=== PASSAGE TO READ ===
· · · · ·
In a move that has
implications far beyond Madison Avenue’s green eyeshade crowd, media-buying data processor Hudson MX is introducing a new cloud-based media accounting platform that could shake up many of the
ways the advertising world has traditionally accounted for its media buys.
The new platform -- aptly named FinanceAssist -- offers a clean slate for advertisers and agencies to customize and
innovate how they do bookkeeping for their media buys, enabling them to break free of legacy systems -- principally Hudson MX rival MediaOcean’s -- which are built on static mainframe computer
systems that have stifled innovation in the ways Madison Avenue manages data and financial records associated with its media buys.
While that may not sound like the sexiest
innovation for an industry being rapidly transformed by changes in the media -- and media formats -- it buys and sells, it is precisely because of those changes that Founder JT Batson formed Hudson MX
in the first place, and he says the new cloud-based accounting platform is crucial to giving advertisers and agencies the flexibility they need to adapt and innovate for the future.
advertisement
advertisement
“The media industry has fully migrated to the cloud, and yet advertising is still stuck in legacy mainframe systems that were programmed in the era of COBOL,” Batson explains,
referring to a business programming language originally created in 1959 he claims still underpins much of MediaOcean’s systems.
Aside from being creaking and inflexible, Batson
says the archaic media accounting systems have kept data “locked in silos,” preventing it from being shared with other parts of agency organizations, such as HR, or even directly with
clients.
By moving media accounting to the cloud and enabling how it is processed to be programmed flexibility based on individual organization and client needs, Batson says it will
enable advertisers and agencies to create new ways of utilizing -- and thinking about -- their data, including potentially creating new proprietary customized ways of estimating media-buying
guarantees, auditing media buys, and even providing shareholder compliance data to investors.
To help agencies and clients make better use of these opportunities, Hudson MX has
aligned with ad industry management consultant MediaLink, which is owned by one of Hudson MX’s chief investors, Ascential PLC.
MediaLink recently launched a new consulting
practice, HudsonBridge, focusing explicitly on enabling clients to leverage Hudson MX’s software and systems in new, better and more customized ways, and hired former Dentsu U.S. media COO Lucas
Cridland as Managing Director to oversee it.
Batson says the integration with MediaLink makes strategic sense, but he emphasizes that Hudson MX remains a neutral software developer
and it hopes to work with other management consultants advising advertisers and agencies, too.
One of Hudson MX’s original investors, Ascential recently doubled down along with
the startup’s original funders as part of a new $63.5 million round to
fund its growth.
“The Hudson MX platform responds to more than 30 years of process and technical debt that hampered progress and transformation in the media ecosystem,”
Irwin Gotlieb, former global chairman and CEO of WPP’s GroupM and an independent investor in Hudson MX, said in a statement announcing the new FinanceAssist platform. “The industry has
long needed a viable alternative to the legacy systems that it has had to rely on, with enormous consequence to progress.”
Cover of the original U.S. Department of Defense
report outlining the COBOL programming language in 1960.
· · · · ·
=== EXERCISE DIRECTIONS ===
Retype the part of the Hudson MX article that starts at "MediaLink recently launched" and ends at "and agencies, too.", keeping every word and mark unchanged.

=== DATA FOR REVIEW ===
· · · · ·
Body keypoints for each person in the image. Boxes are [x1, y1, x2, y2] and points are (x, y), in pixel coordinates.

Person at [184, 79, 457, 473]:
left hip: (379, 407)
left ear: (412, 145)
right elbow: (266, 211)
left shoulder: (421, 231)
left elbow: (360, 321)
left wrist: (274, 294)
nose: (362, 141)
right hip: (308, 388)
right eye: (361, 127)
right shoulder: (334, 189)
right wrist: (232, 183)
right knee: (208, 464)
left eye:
· · · · ·
=== RESPONSE TO THIS TASK ===
MediaLink recently launched a new consulting
practice, HudsonBridge, focusing explicitly on enabling clients to leverage Hudson MX’s software and systems in new, better and more customized ways, and hired former Dentsu U.S. media COO Lucas
Cridland as Managing Director to oversee it.
Batson says the integration with MediaLink makes strategic sense, but he emphasizes that Hudson MX remains a neutral software developer
and it hopes to work with other management consultants advising advertisers and agencies, too.